WASHINGTON (Reuters) - The Supreme Court on Tuesday endorsed the U.S. government's authority to detain immigrants awaiting deportation anytime - potentially even years - after they have completed prison terms for criminal convictions, handing President Donald Trump a victory as he pursues hardline immigration policies.

The court ruled 5-4, with its conservative justices in the majority and its liberal justices dissenting, that federal authorities could pick up such immigrants and place them into indefinite detention anytime, not just immediately after they finish their prison sentences.

The ruling, authored by conservative Justice Samuel Alito, left open the possibility of individual immigrants challenging the 1996 federal law involved in the case, called the Illegal Immigration Reform and Immigrant Responsibility Act, on constitutional grounds - their right to due process - if they are detained long after they have completed their sentences.

The law at issue states that the government can detain convicted immigrants "when the alien is released" from criminal detention. Civil rights lawyers for two groups of plaintiffs argued that the language of the law shows that it applies only immediately after immigrants are released. The Trump administration said the government should have the power to detain such immigrants anytime.

It is not the court's job, Alito wrote, to impose a time limit for when immigrants can be detained after serving a prison sentence. Alito noted that the court repeatedly has said in the past that "an official's crucial duties are better carried out late than never."

Alito said the challengers' assertion that immigrants had to be detained within 24 hours of ending a prison sentence is "especially hard to swallow."

In dissent, liberal Justice Stephen Breyer questioned whether the U.S. Congress when it wrote the law "meant to allow the government to apprehend persons years after their release from prison and hold them indefinitely without a bail hearing."

The administration had appealed a lower court ruling in the case that favoured immigrants, a decision it said would undermine the government's ability to deport immigrants who have committed crimes. Trump has backed limits on legal and illegal immigrants since taking office in January 2017.

The plaintiffs included two legal U.S. residents involved in separate lawsuits filed in 2013, a Cambodian immigrant named Mony Preap convicted of marijuana possession and a Palestinian immigrant named Bassam Yusuf Khoury convicted of attempting to manufacture a controlled substance.

Under federal immigration law, immigrants convicted of certain offences are subject to mandatory detention during their deportation process.
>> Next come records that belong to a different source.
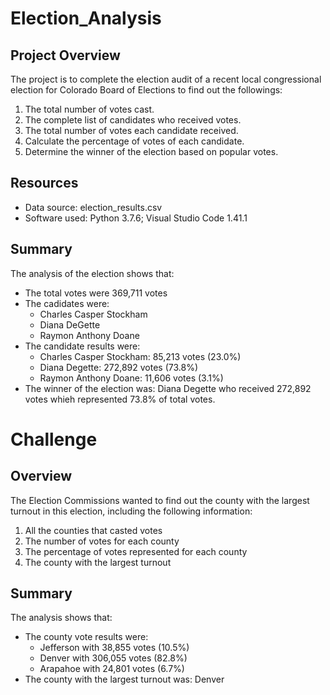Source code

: # Election_Analysis

## Project Overview 

The project is to complete the election audit of a recent local congressional election for Colorado Board of Elections to find out the followings:

1) The total number of votes cast.
2) The complete list of candidates who received votes. 
3) The total number of votes each candidate received.
4) Calculate the percentage of votes of each candidate.
5) Determine the winner of the election based on popular votes.

## Resources

- Data source: election_results.csv 
- Software used: Python 3.7.6; Visual Studio Code 1.41.1

## Summary

The analysis of the election shows that: 
- The total votes were 369,711 votes 
- The cadidates were:
	- Charles Casper Stockham
	- Diana DeGette
	- Raymon Anthony Doane 
- The candidate results were: 
	- Charles Casper Stockham: 85,213 votes (23.0%)
	- Diana Degette: 272,892 votes (73.8%)
  	- Raymon Anthony Doane: 11,606 votes (3.1%) 
- The winner of the election was: 
  Diana Degette who received 272,892 votes whieh represented 73.8% of total votes. 
  
# Challenge 

## Overview

The Election Commissions wanted to find out the county with the largest turnout in this election, including the following information: 
1) All the counties that casted votes
2) The number of votes for each county 
3) The percentage of votes represented for each county 
4) The county with the largest turnout

## Summary

The analysis shows that: 
- The county vote results were: 
  	- Jefferson with 38,855 votes (10.5%)
  	- Denver with 306,055 votes (82.8%)
  	- Arapahoe with 24,801 votes (6.7%)
- The county with the largest turnout was: Denver


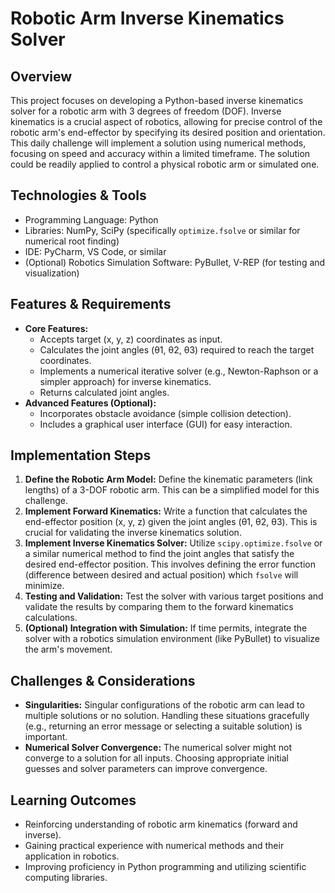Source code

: # Robotic Arm Inverse Kinematics Solver

## Overview

This project focuses on developing a Python-based inverse kinematics solver for a robotic arm with 3 degrees of freedom (DOF).  Inverse kinematics is a crucial aspect of robotics, allowing for precise control of the robotic arm's end-effector by specifying its desired position and orientation. This daily challenge will implement a solution using numerical methods, focusing on speed and accuracy within a limited timeframe.  The solution could be readily applied to control a physical robotic arm or simulated one.

## Technologies & Tools

- Programming Language: Python
- Libraries: NumPy, SciPy (specifically `optimize.fsolve` or similar for numerical root finding)
- IDE:  PyCharm, VS Code, or similar
- (Optional) Robotics Simulation Software: PyBullet, V-REP (for testing and visualization)


## Features & Requirements

- **Core Features:**
    - Accepts target (x, y, z) coordinates as input.
    - Calculates the joint angles (θ1, θ2, θ3) required to reach the target coordinates.
    - Implements a numerical iterative solver (e.g., Newton-Raphson or a simpler approach) for inverse kinematics.
    - Returns calculated joint angles.
- **Advanced Features (Optional):**
    - Incorporates obstacle avoidance (simple collision detection).
    - Includes a graphical user interface (GUI) for easy interaction.


## Implementation Steps

1. **Define the Robotic Arm Model:** Define the kinematic parameters (link lengths) of a 3-DOF robotic arm.  This can be a simplified model for this challenge.
2. **Implement Forward Kinematics:**  Write a function that calculates the end-effector position (x, y, z) given the joint angles (θ1, θ2, θ3). This is crucial for validating the inverse kinematics solution.
3. **Implement Inverse Kinematics Solver:** Utilize `scipy.optimize.fsolve` or a similar numerical method to find the joint angles that satisfy the desired end-effector position. This involves defining the error function (difference between desired and actual position) which `fsolve` will minimize.
4. **Testing and Validation:** Test the solver with various target positions and validate the results by comparing them to the forward kinematics calculations.
5. **(Optional) Integration with Simulation:**  If time permits, integrate the solver with a robotics simulation environment (like PyBullet) to visualize the arm's movement.


## Challenges & Considerations

- **Singularities:**  Singular configurations of the robotic arm can lead to multiple solutions or no solution. Handling these situations gracefully (e.g., returning an error message or selecting a suitable solution) is important.
- **Numerical Solver Convergence:** The numerical solver might not converge to a solution for all inputs.  Choosing appropriate initial guesses and solver parameters can improve convergence.


## Learning Outcomes

- Reinforcing understanding of robotic arm kinematics (forward and inverse).
- Gaining practical experience with numerical methods and their application in robotics.
- Improving proficiency in Python programming and utilizing scientific computing libraries.

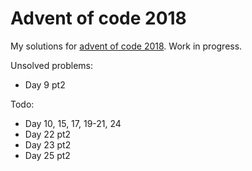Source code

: # Advent of code 2018

My solutions for [advent of code 2018](https://adventofcode.com/2018). Work in progress.

Unsolved problems:

* Day 9 pt2

Todo:

* Day 10, 15, 17, 19-21, 24
* Day 22 pt2
* Day 23 pt2
* Day 25 pt2
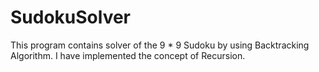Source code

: # SudokuSolver
This program contains solver of the 9 * 9 Sudoku  by using Backtracking Algorithm. I have implemented the concept of Recursion.
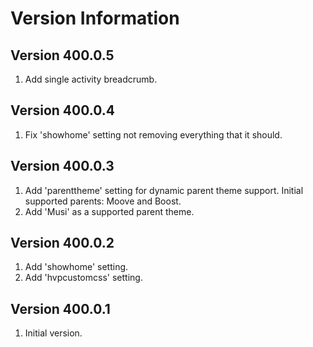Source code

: Version Information
===================

Version 400.0.5
---------------
1. Add single activity breadcrumb.

Version 400.0.4
---------------
1. Fix 'showhome' setting not removing everything that it should.

Version 400.0.3
---------------
1. Add 'parenttheme' setting for dynamic parent theme support.  Initial supported parents: Moove and Boost.
2. Add 'Musi' as a supported parent theme.

Version 400.0.2
---------------
1. Add 'showhome' setting.
2. Add 'hvpcustomcss' setting.

Version 400.0.1
---------------
1. Initial version.
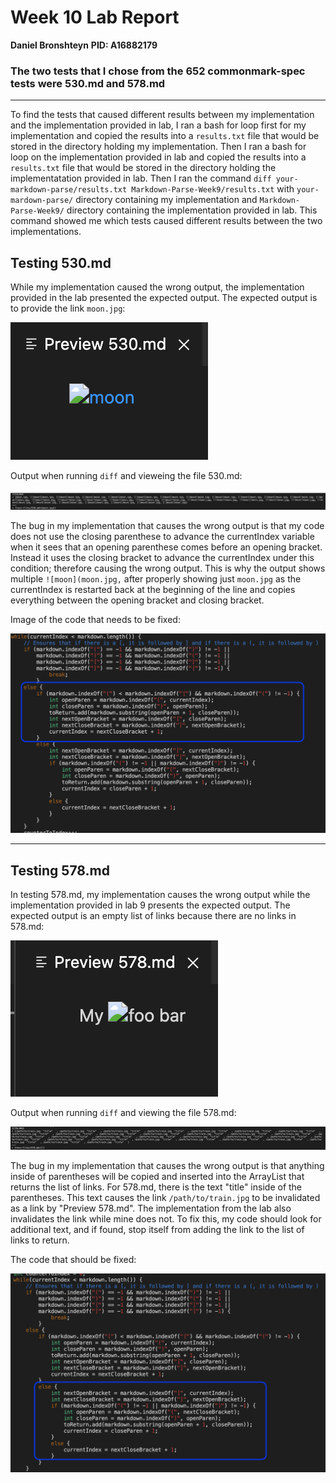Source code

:# Week 10 Lab Report 
**Daniel Bronshteyn**
**PID: A16882179**


### The two tests that I chose from the 652 commonmark-spec tests were 530.md and 578.md

---

To find the tests that caused different results between my implementation and the implementation provided in lab, I ran a bash for loop first for my implementation and copied the results into a `results.txt` file that would be stored in the directory holding my implementation. Then I ran a bash for loop on the implementation provided in lab and copied the results into a `results.txt` file that would be stored in the directory holding the implementatation provided in lab. Then I ran the command `diff your-markdown-parse/results.txt Markdown-Parse-Week9/results.txt` with `your-mardown-parse/` directory containing my implementation and `Markdown-Parse-Week9/` directory containing the implementation provided in lab. This command showed me which tests caused different results between the two implementations. 

## Testing 530.md

While my implementation caused the wrong output, the implementation provided in the lab presented the expected output. The expected output is to provide the link `moon.jpg`:

![ExpectedOutputFor530](Week10Images/Expected530.png)

Output when running `diff` and vieweing the file 530.md:

![Diff530](Week10Images/Diff530.png)

The bug in my implementation that causes the wrong output is that my code does not use the closing parenthese to advance the currentIndex variable when it sees that an opening parenthese comes before an opening bracket. Instead it uses the closing bracket to advance the currentIndex under this condition; therefore causing the wrong output. This is why the output shows multiple `![moon](moon.jpg,` after properly showing just `moon.jpg` as the currentIndex is restarted back at the beginning of the line and copies everything between the opening bracket and closing bracket. 

Image of the code that needs to be fixed:

![FixThis530](Week10Images/FixFirst.png)

---


## Testing 578.md

In testing 578.md, my implementation causes the wrong output while the implementation provided in lab 9 presents the expected output. The expected output is an empty list of links because there are no links in 578.md: 

![ExpectedOutputFor566](Week10Images/Expected578.png)

Output when running `diff` and viewing the file 578.md:

![Diff578](Week10Images/Diff578.png)

The bug in my implementation that causes the wrong output is that anything inside of parentheses will be copied and inserted into the ArrayList that returns the list of links. For 578.md, there is the text "title" inside of the parentheses. This text causes the link `/path/to/train.jpg` to be invalidated as a link by "Preview 578.md". The implementation from the lab also invalidates the link while mine does not. To fix this, my code should look for additional text, and if found, stop itself from adding the link to the list of links to return. 

The code that should be fixed:

![FixSecond578](Week10Images/FixSecond578.png)


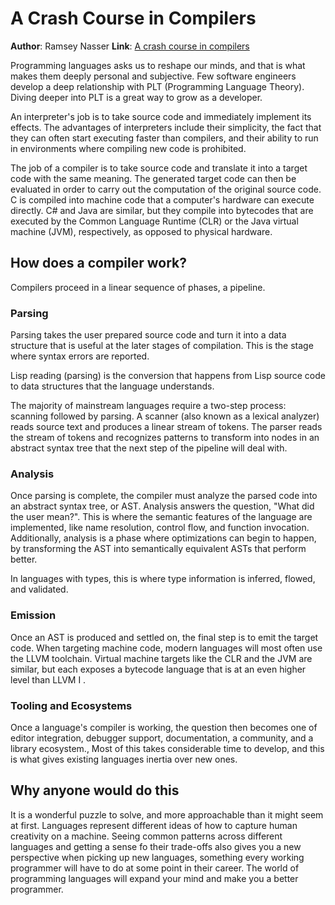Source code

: # A Crash Course in Compilers
**Author**: Ramsey Nasser
**Link**: [A crash course in compilers](https://increment.com/programming-languages/crash-course-in-compilers/)

Programming languages asks us to reshape our minds, and that is what makes them deeply personal and subjective.
Few software engineers develop a deep relationship with PLT (Programming Language Theory).
Diving deeper into PLT is a great way to grow as a developer.

An interpreter's job is to take source code and immediately implement its effects.
The advantages of interpreters include their simplicity, the fact that they can often start executing faster than compilers, and their ability to run in environments where compiling new code is prohibited.

The job of a compiler is to take source code and translate it into a target code with the same meaning.
The generated target code can then be evaluated in order to carry out the computation of the original source code.
C is compiled into machine code that a computer's hardware can execute directly.
C# and Java are similar, but they compile into bytecodes that are executed by the Common Language Runtime (CLR) or the Java virtual machine (JVM), respectively, as opposed to physical hardware.

## How does a compiler work?
Compilers proceed in a linear sequence of phases, a pipeline.

### Parsing
Parsing takes the user prepared source code and turn it into a data structure that is useful at the later stages of compilation.
This is the stage where syntax errors are reported.

Lisp reading (parsing) is the conversion that happens from Lisp source code to data structures that the language understands.

The majority of mainstream languages require a two-step process: scanning followed by parsing.
A scanner (also known as a lexical analyzer) reads source text and produces a linear stream of tokens.
The parser reads the stream of tokens and recognizes patterns to transform into nodes in an abstract syntax tree that the next step of the pipeline will deal with.

### Analysis
Once parsing is complete, the compiler must analyze the parsed code into an abstract syntax tree, or AST.
Analysis answers the question, "What did the user mean?".
This is where the semantic features of the language are implemented, like name resolution, control flow, and function invocation.
Additionally, analysis is a phase where optimizations can begin to happen, by transforming the AST into semantically equivalent ASTs that perform better.

In languages with types, this is where type information is inferred, flowed, and validated. 

### Emission
Once an AST is produced and settled on, the final step is to emit the target code.
When targeting machine code, modern languages will most often use the LLVM toolchain. 
Virtual machine targets like the CLR and the JVM are similar, but each exposes a bytecode language that is at an even higher level than LLVM I .


### Tooling and Ecosystems
Once a language's compiler is working, the question then becomes one of editor integration, debugger support, documentation, a community, and a library ecosystem.,
Most of this takes considerable time to develop, and this is what gives existing languages inertia over new ones.

## Why anyone would do this
It is a wonderful puzzle to solve, and more approachable than it might seem at first.
Languages represent different ideas of how to capture human creativity on a machine.
Seeing common patterns across different languages and getting a sense fo their trade-offs also gives you a new perspective when picking up new languages, something every working programmer will have to do at some point in their career.
The world of programming languages will expand your mind and make you a better programmer.
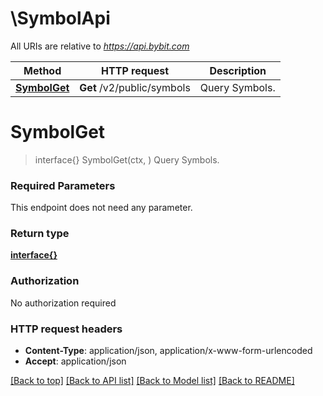 # \SymbolApi

All URIs are relative to *https://api.bybit.com*

Method | HTTP request | Description
------------- | ------------- | -------------
[**SymbolGet**](SymbolApi.md#SymbolGet) | **Get** /v2/public/symbols | Query Symbols.


# **SymbolGet**
> interface{} SymbolGet(ctx, )
Query Symbols.

### Required Parameters
This endpoint does not need any parameter.

### Return type

[**interface{}**](interface{}.md)

### Authorization

No authorization required

### HTTP request headers

 - **Content-Type**: application/json, application/x-www-form-urlencoded
 - **Accept**: application/json

[[Back to top]](#) [[Back to API list]](../README.md#documentation-for-api-endpoints) [[Back to Model list]](../README.md#documentation-for-models) [[Back to README]](../README.md)

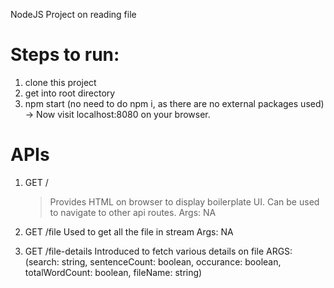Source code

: NodeJS Project on reading file

# Steps to run:
1. clone this project
2. get into root directory
3. npm start (no need to do npm i, as there are no external packages used)
 -> Now visit localhost:8080 on your browser.


 # APIs
 1. GET /
    > Provides HTML on browser to display boilerplate UI.
    > Can be used to navigate to other api routes.
    Args: NA

2. GET /file
    Used to get all the file in stream
    Args: NA

3. GET /file-details
    Introduced to fetch various details on file
    ARGS: (search: string, sentenceCount: boolean, occurance: boolean, totalWordCount: boolean, fileName: string)
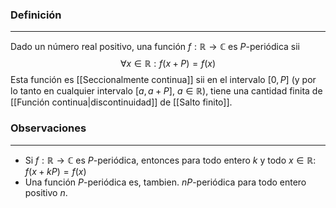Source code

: ### Definición
---
Dado un número real positivo, una función $f : \mathbb{R} \to \mathbb{C}$ es $P$-periódica sii $$\forall x \in \mathbb{R} : f(x + P) = f(x)$$
Esta función es [[Seccionalmente continua]] sii en el intervalo $[0, P]$ (y por lo tanto en cualquier intervalo $[a, a + P]$, $a \in \mathbb{R}$), tiene una cantidad finita de [[Función continua|discontinuidad]] de [[Salto finito]].


### Observaciones
---
* Si $f : \mathbb{R} \to \mathbb{C}$ es $P$-periódica, entonces para todo entero $k$ y todo $x \in \mathbb{R}$: $f(x + kP) = f(x)$
* Una función $P$-periódica es, tambien. $nP$-periódica para todo entero positivo $n$. 
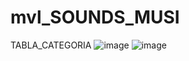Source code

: # mvl_SOUNDS_MUSI
TABLA_CATEGORIA
![image](https://github.com/JonatanMVJ/mvl_SOUNDS_MUSI/assets/143743615/80c57e14-b21f-426b-ad1f-956718ba73d3)
![image](https://github.com/JonatanMVJ/mvl_SOUNDS_MUSI/assets/143743615/27a56b8b-eab9-4020-ae8c-7e99687b921f)




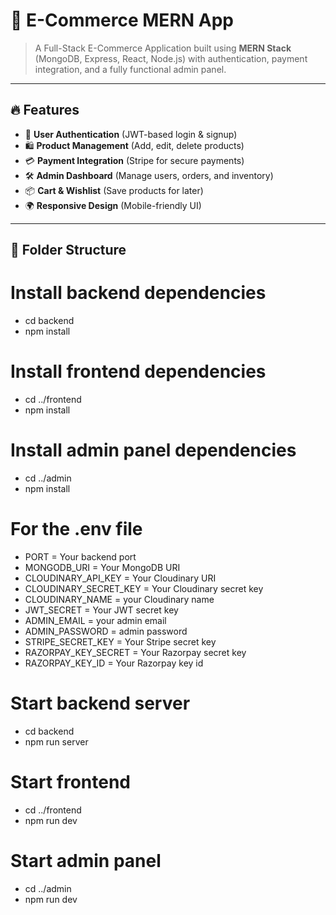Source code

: # 🛒 E-Commerce MERN App  

> A Full-Stack E-Commerce Application built using **MERN Stack** (MongoDB, Express, React, Node.js) with authentication, payment integration, and a fully functional admin panel.

---

## 🔥 Features  
- 🔑 **User Authentication** (JWT-based login & signup)
- 🛍️ **Product Management** (Add, edit, delete products)
- 💳 **Payment Integration** (Stripe for secure payments)
- 🛠️ **Admin Dashboard** (Manage users, orders, and inventory)
- 📦 **Cart & Wishlist** (Save products for later)
- 🌍 **Responsive Design** (Mobile-friendly UI)

---

## 📂 Folder Structure
# Install backend dependencies
- cd backend
- npm install

# Install frontend dependencies
- cd ../frontend
- npm install

# Install admin panel dependencies
- cd ../admin
- npm install

# For the .env file
- PORT = Your backend port
- MONGODB_URI = Your MongoDB URI
- CLOUDINARY_API_KEY = Your Cloudinary URI
- CLOUDINARY_SECRET_KEY = Your Cloudinary secret key
- CLOUDINARY_NAME = your Cloudinary name
- JWT_SECRET = Your JWT secret key
- ADMIN_EMAIL = your admin email
- ADMIN_PASSWORD = admin password
- STRIPE_SECRET_KEY = Your Stripe secret key
- RAZORPAY_KEY_SECRET = Your Razorpay secret key
- RAZORPAY_KEY_ID = Your Razorpay key id

# Start backend server
- cd backend
- npm run server

# Start frontend
- cd ../frontend
- npm run dev

# Start admin panel
- cd ../admin
- npm run dev

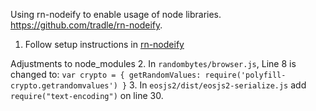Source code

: Using rn-nodeify to enable usage of node libraries. https://github.com/tradle/rn-nodeify.

1. Follow setup instructions in [rn-nodeify](https://github.com/tradle/rn-nodeify)

Adjustments to node_modules
2. In `randombytes/browser.js`, Line 8 is changed to:
`var crypto = { getRandomValues: require('polyfill-crypto.getrandomvalues') }`
3. In `eosjs2/dist/eosjs2-serialize.js` add `require("text-encoding")` on line 30.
They can be held indefinitely without a bond hearing after completing their sentences.

The San Francisco-based 9th U.S. Circuit Court of Appeals, a liberal-leaning court Trump has criticized in other cases, ruled in 2016 that convicted immigrants who are not immediately detained by immigration authorities after finishing their sentences cannot later be placed into indefinite detention awaiting possible deportation. The 9th Circuit said such immigrants could seek bond hearings to argue for their release.